| Task statement |
Take the data and return it in full. Change nothing.

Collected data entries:
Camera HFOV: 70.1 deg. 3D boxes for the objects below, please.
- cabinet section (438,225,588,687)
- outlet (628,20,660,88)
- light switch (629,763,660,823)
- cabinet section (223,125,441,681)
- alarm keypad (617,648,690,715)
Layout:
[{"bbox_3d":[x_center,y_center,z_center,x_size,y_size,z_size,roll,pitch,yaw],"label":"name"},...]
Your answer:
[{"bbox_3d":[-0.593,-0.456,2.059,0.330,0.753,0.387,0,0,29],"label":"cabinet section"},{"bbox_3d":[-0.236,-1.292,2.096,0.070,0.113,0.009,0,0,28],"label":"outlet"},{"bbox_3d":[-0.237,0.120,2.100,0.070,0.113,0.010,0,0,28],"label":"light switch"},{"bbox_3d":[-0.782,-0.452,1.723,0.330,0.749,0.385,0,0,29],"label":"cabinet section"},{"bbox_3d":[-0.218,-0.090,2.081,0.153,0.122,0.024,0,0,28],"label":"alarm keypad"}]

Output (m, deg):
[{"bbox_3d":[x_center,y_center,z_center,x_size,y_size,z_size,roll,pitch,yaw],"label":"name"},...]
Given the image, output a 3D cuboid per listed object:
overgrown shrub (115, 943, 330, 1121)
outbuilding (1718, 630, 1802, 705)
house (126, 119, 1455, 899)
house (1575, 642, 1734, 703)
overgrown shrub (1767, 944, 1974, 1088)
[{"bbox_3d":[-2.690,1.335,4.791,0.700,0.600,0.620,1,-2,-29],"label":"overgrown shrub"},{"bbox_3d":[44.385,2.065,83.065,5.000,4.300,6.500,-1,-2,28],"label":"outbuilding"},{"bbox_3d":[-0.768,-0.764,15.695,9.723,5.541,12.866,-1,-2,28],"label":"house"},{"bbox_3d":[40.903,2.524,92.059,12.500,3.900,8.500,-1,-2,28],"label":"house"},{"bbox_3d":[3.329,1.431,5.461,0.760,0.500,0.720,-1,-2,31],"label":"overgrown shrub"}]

| Output for this task |
Camera HFOV: 70.1 deg. 3D boxes for the objects below, please.
- cabinet section (438,225,588,687)
- outlet (628,20,660,88)
- light switch (629,763,660,823)
- cabinet section (223,125,441,681)
- alarm keypad (617,648,690,715)
Layout:
[{"bbox_3d":[x_center,y_center,z_center,x_size,y_size,z_size,roll,pitch,yaw],"label":"name"},...]
Your answer:
[{"bbox_3d":[-0.593,-0.456,2.059,0.330,0.753,0.387,0,0,29],"label":"cabinet section"},{"bbox_3d":[-0.236,-1.292,2.096,0.070,0.113,0.009,0,0,28],"label":"outlet"},{"bbox_3d":[-0.237,0.120,2.100,0.070,0.113,0.010,0,0,28],"label":"light switch"},{"bbox_3d":[-0.782,-0.452,1.723,0.330,0.749,0.385,0,0,29],"label":"cabinet section"},{"bbox_3d":[-0.218,-0.090,2.081,0.153,0.122,0.024,0,0,28],"label":"alarm keypad"}]

Output (m, deg):
[{"bbox_3d":[x_center,y_center,z_center,x_size,y_size,z_size,roll,pitch,yaw],"label":"name"},...]
Given the image, output a 3D cuboid per listed object:
overgrown shrub (115, 943, 330, 1121)
outbuilding (1718, 630, 1802, 705)
house (126, 119, 1455, 899)
house (1575, 642, 1734, 703)
overgrown shrub (1767, 944, 1974, 1088)
[{"bbox_3d":[-2.690,1.335,4.791,0.700,0.600,0.620,1,-2,-29],"label":"overgrown shrub"},{"bbox_3d":[44.385,2.065,83.065,5.000,4.300,6.500,-1,-2,28],"label":"outbuilding"},{"bbox_3d":[-0.768,-0.764,15.695,9.723,5.541,12.866,-1,-2,28],"label":"house"},{"bbox_3d":[40.903,2.524,92.059,12.500,3.900,8.500,-1,-2,28],"label":"house"},{"bbox_3d":[3.329,1.431,5.461,0.760,0.500,0.720,-1,-2,31],"label":"overgrown shrub"}]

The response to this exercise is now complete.